Plenty To Say

can't speak

This summer, my imprint 79 rat press will be launching NOTHING TO SAY, a project featuring pieces and collections from some of the very best poets currently writing in the UK, and one or two beyond. There will also be an exhibition after the fashion of the great YBA shows like Freeze and Sensation, and in keeping with our general multimedia approach, our covers, posters and exhibition will feature the work of one of the most exciting new photographers in the UK. I recently got to ask a few questions to the ridiculously talented Eleanor Bennett, who has already won a humungous number of prizes, and has just been made the new children’s editor for poetryspace:

DH: You’ve worked a fair bit with publishers of books and magazines with a very contemporary feel to produce some very striking covers. What is it about your work that makes it fit this role so well?

EB: I produce so much work and so often that it is difficult for my clients to ask for images I can’t provide. My library of images is always growing daily. I had such a passion for reading as a child that converting my exhibited and award winning images to book covers seemed the obvious route for me. Me and my Mum used to take home from my library enough books to break my backpack when I about 6. I was a massive fan of fiction and non-fiction on Egyptian mummies. It shows now in the fact I love doing horror cover art and fiction artwork.
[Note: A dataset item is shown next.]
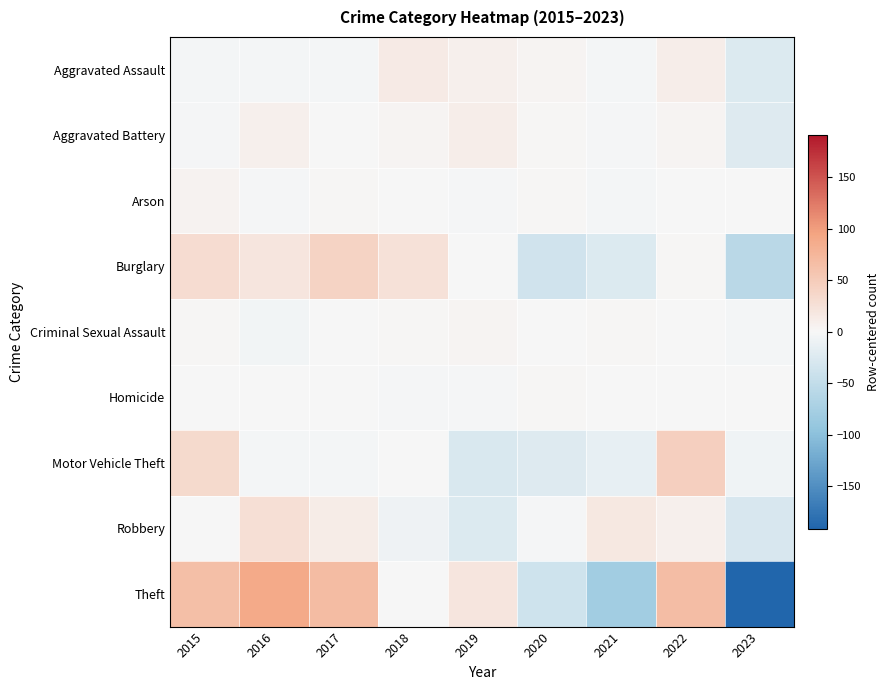

What is the spread (max minus min) of values at 2022?

67.7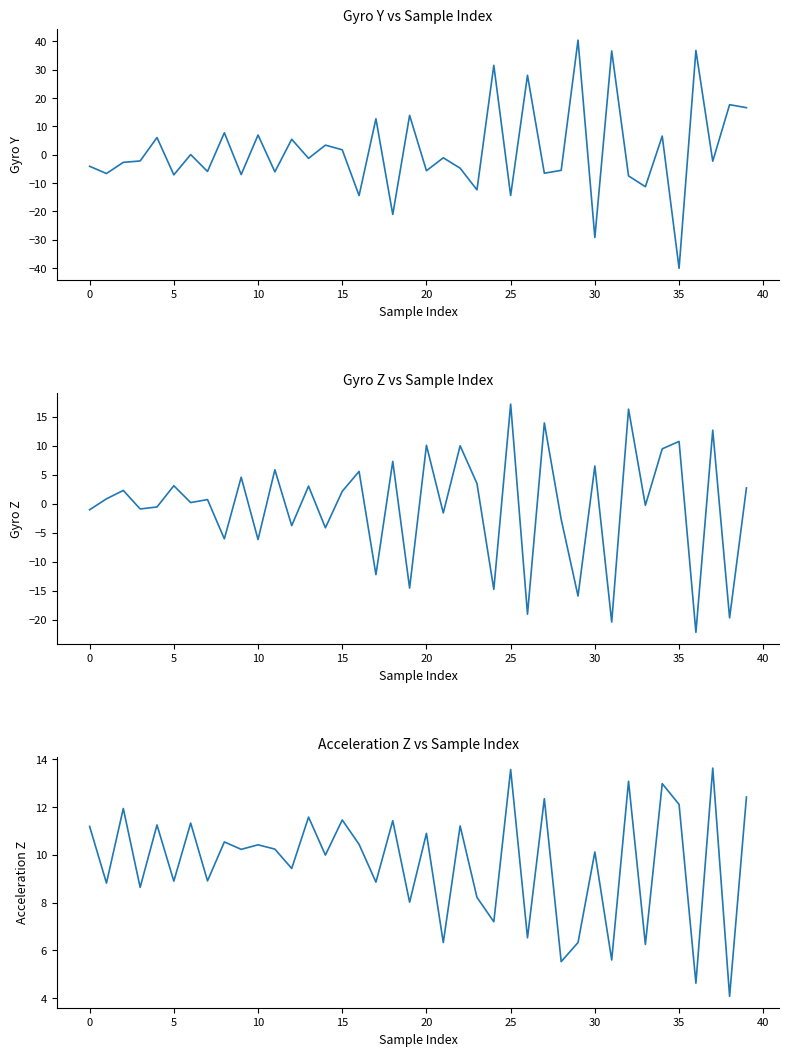

What is the lowest value of the Gyro Y series?

-40.1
DH: What do you prefer as a subject, the city or the country?

EB: As a choice the city. I don’t often get much time to do photography so when I do I like a large mass of subjects surrounding me all at once. My favourite places to photograph are museums, grand houses, auctions, thrift shops and built up areas. A lot of my newer work survives on texture and clashing. In the countryside outside of the magic hour I can be more inclined to becoming bored. I would rather have too much to photograph than too little.
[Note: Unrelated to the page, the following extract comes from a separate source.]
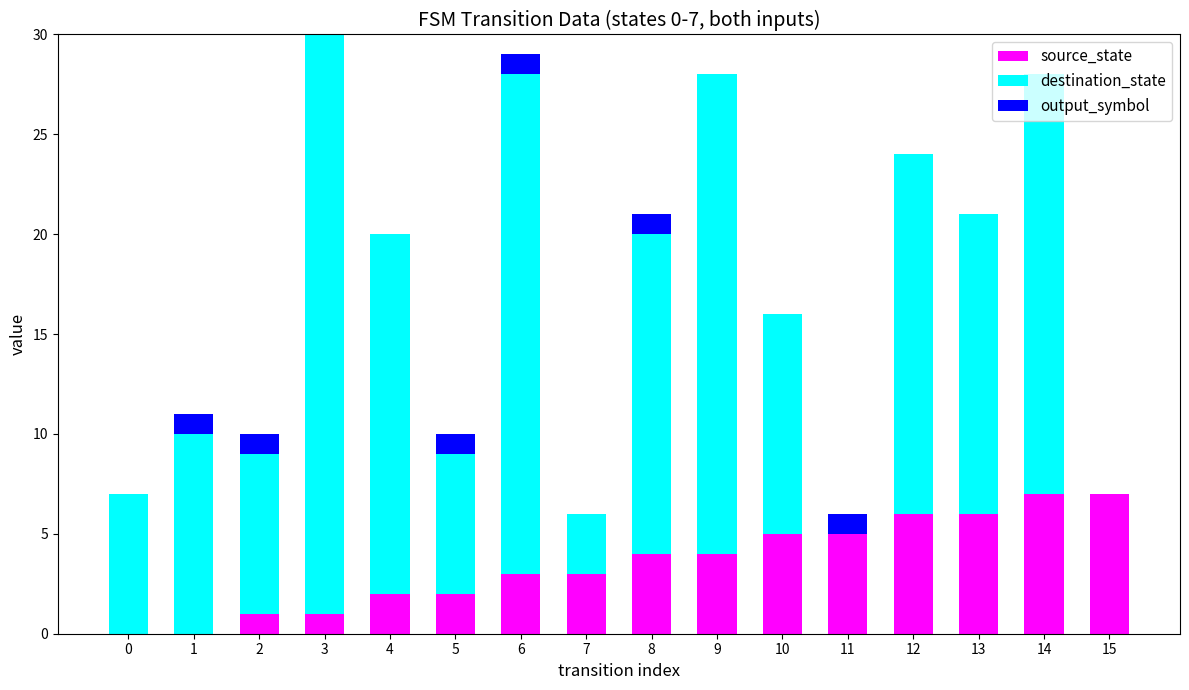

Is it true that source_state equals 4 at 9?

True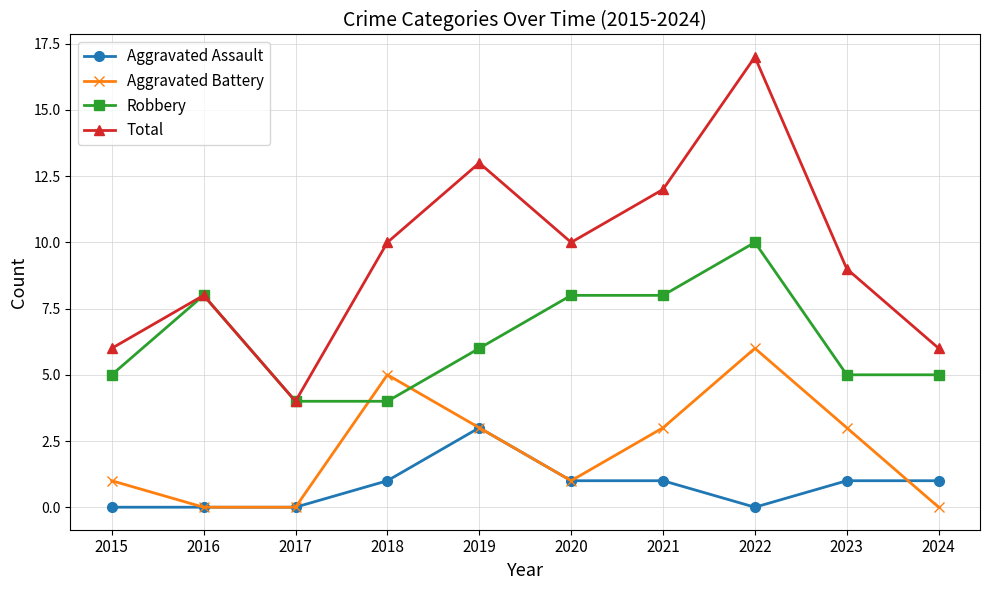

How many distinct data groups are displayed?

4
DH: What one thing would you like to show people about the world?

EB: I may sound naive but I would like to appeal to all tastes with my work. Seeing as I am universally published by so many different countries so often I can say with my work I want to create unity.

DH: With whom would you most like to work?

EB: People who are underrepresented by the media. I notice imbalance in what is covered and what art is created out of. Especially with my cover art. I want to give everyone a chance to become the cover star eventually. Only problem currently is because of my age I’m not allowed to travel to meet those new faces. As soon as that changes I would tell my current audience to expect big changes. I prefer my cover art of contemporary objects as apposed to self portraits for the uniqueness. Because of my current lack of travel I invest in the knowledge that objects can tell all stories.

DH: Your collections have a wonderful feel of both movement through the pieces and unity. How do you go about putting a collection together?

EB: I was putting collections of images together when I was 12. Even making little youtube music slideshows accompanied by britpop and indie music. I’ve always loved technology. And in my very early days practising in that helped me evolve into the collections I compile today. Tone, lighting and composition aid me and make the following featured image in the set almost obvious to what the viewer would like to find next.

DH: You would like to be known as…

EB: the youngest to win the most major art awards in the United Kingdom

DH: You will be known as…

EB: the girl who never sleeps

DH: What do we not look at enough as a society?

EB: the finest art pieces in the world. The type of work kept hidden in private collections, auctioned at Christies and never seen again. Photographs, sculpture, automatons,music boxes, jewellery, historic portraiture ect

DH: What do we spend too much time looking at?

EB: what we are manipulated/forced/coerced to.